Anxiety over quality and quantity of jobs may be behind Agnipath protests
Protests over Agnipath or the new recruitment scheme for armed forces continued for the third day in various parts of the country on June 17. The Agnipath protests are the second major backlash the current government has faced over a policy decision -- the first being that against the three farm laws which were passed in 2020 and repealed in 2021.
The government’s position is that protestors are not fully aware of the benefits of the new scheme. This is the same logic which was given during the farmers’ protests as well and Prime Minister Narendra Modi while announcing the repeal of the farm laws accepted that it was the government’s fault that it could not convince people about the benefits of the farm laws.
Many commentators have attributed the protests to the growing unemployment problem. There were large-scale protests and violence over railway recruitments earlier this year as well.
But there is another reason why key reform moves such as farm laws and Agnipath have faced such a backlash. This may have to do with the fact that these reforms were announced at a time with the economy is coping with the pandemic’s disruption which has led to a worsening of material conditions for a large number of people and heightened economic anxieties, especially for those at the bottom of the pyramid. Here are four charts which explain this in detail.
Farm laws created a perception of big-business takeover of farming at a time when agriculture had emerged as employer of the last resort
If one were to list two most important economic statistics which capture the impact of the pandemic on the Indian economy, it would be the largest ever GDP contraction in 2020-21 and an increase in the employment share of agriculture. As millions of migrant workers headed back home during the 68-day long lockdown, they found employment of last resort on their family farms.
Experts saw the disillusionment and inadequacy of urban earnings as a major reason why the younger population was attracted back to farms. “The seeming paradox of urbanised Jat youth participating in farmers’ protests is thus resolved when we understand the dual urban-rural lives and livelihood strategies necessitated by India’s simultaneous agrarian crisis and jobless growth… By pushing corporate capital and big agribusiness, the farm laws passed in 2020 by the BJP government created fear among the farmers of losing land that remains essential to even diversified livelihoods”, Satendra Kumar wrote in Journal of Peasant Studies Article published in November 2021. Kumar’s argument raises an interesting counterfactual. Had the government waited for the economy to improve, would the farm law protests have enjoyed a similar traction, especially among young people?
Fear of armed forces jobs disappearing have come at a time when job quality has fallen sharply after the pandemic
The 2020-21 report of the Periodic Labour Force Survey (PLFS) shows this clearly. Even though unemployment rates have fallen, there are signs of a qualitative worsening in the labour market. Share of salaried jobs, jobs with social security benefits and government jobs have come down compared to earlier period, while share of people employed in unpaid labour has increased. On most of these fronts, younger workers are worse off than their older peers. Even the perception (even if it is an erroneous one) of a big sources of jobs with social security going away at such a time is bound to add to the already existing anxiety in the job market.

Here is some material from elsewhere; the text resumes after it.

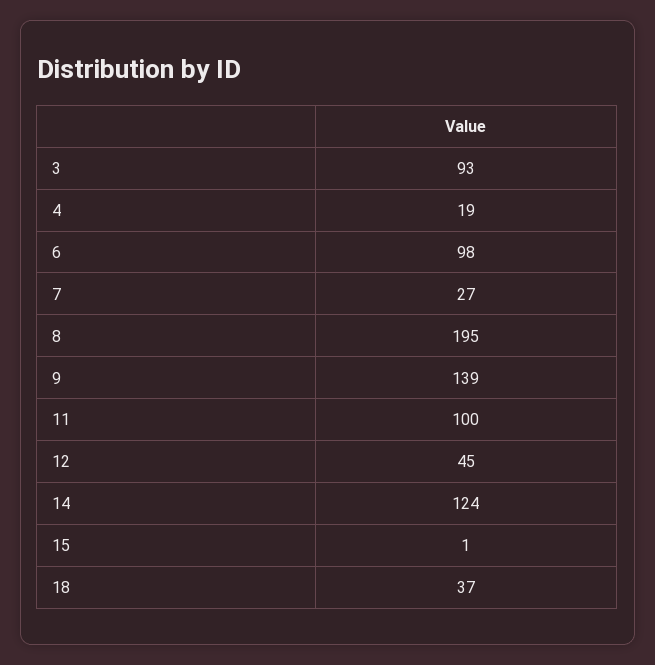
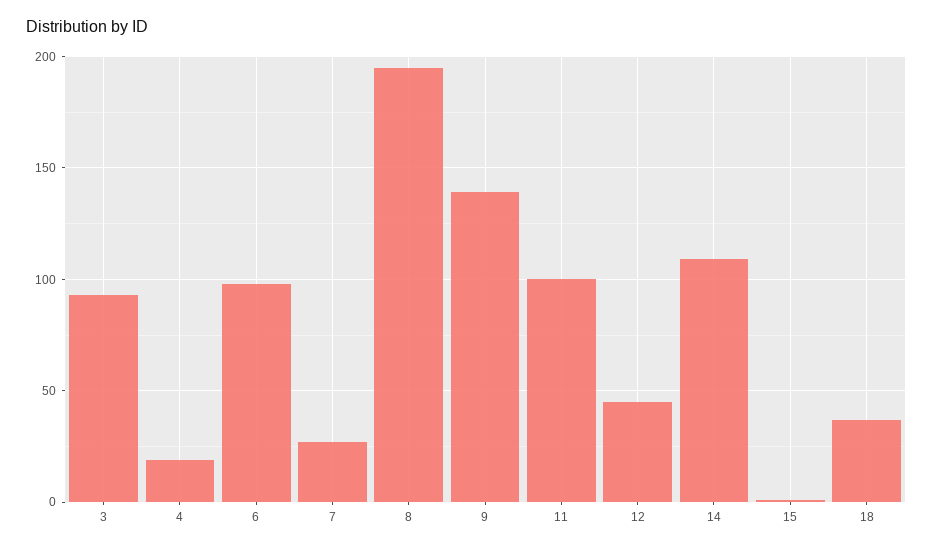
14: 124 -> 110

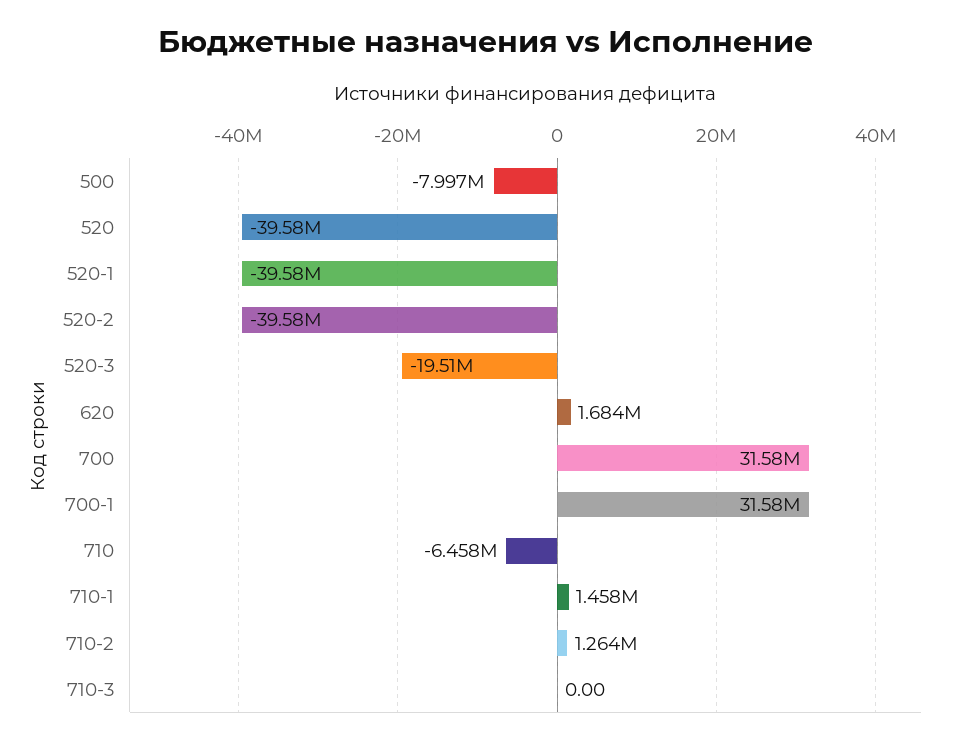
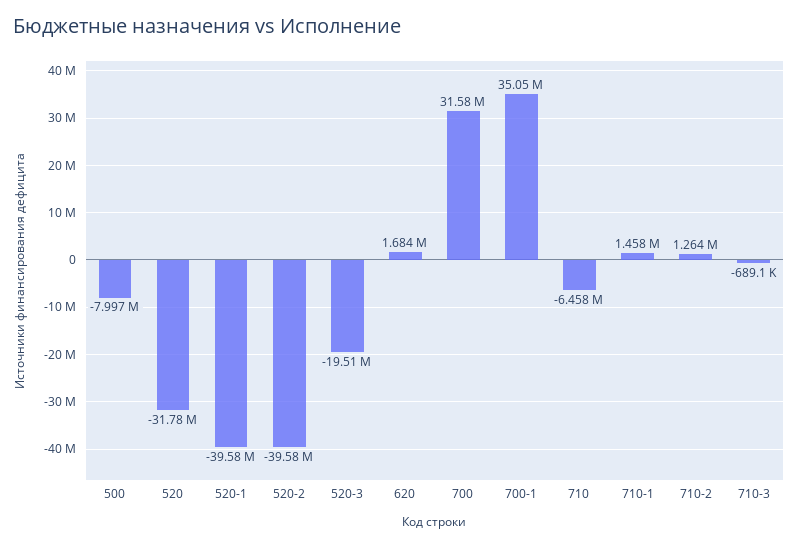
520: -39580000 -> -31780000
700-1: 31580000 -> 35050000
710-3: 0 -> -689100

The relatively poor are excluded from accessing education which will unlock income opportunities in the new economy
One can always argue that India’s young workers should look beyond old-style government jobs and set their sights on India’s dynamic new-economy which consists of sectors such as IT and the rapidly growing start-up eco-system. This is easier said than done because the ability to land these kind of jobs is directly linked to access to technical education rather than the generic college/university based education which does not really enhance employability of the students. Because technical education is far more expensive than general education, the poor find it difficult to enrol in these programmes. This can be seen clearly in data from a 2017-18 National Statistical Office (NSO) survey on education which shows that students from poorer households are disproportionately represented in general education programmes whereas the rich have a much larger representation in professional and technical education programmes.
To be sure, the government believes that the New Education Policy (NEP) will overhaul the existing higher education scene in the country and bring much needed focus on employability in education. The question is, should the government have waited for the perceived fruits of NEP to be realised before asking the youth to shift their aspirations from government jobs to the better paying ones in the new economy?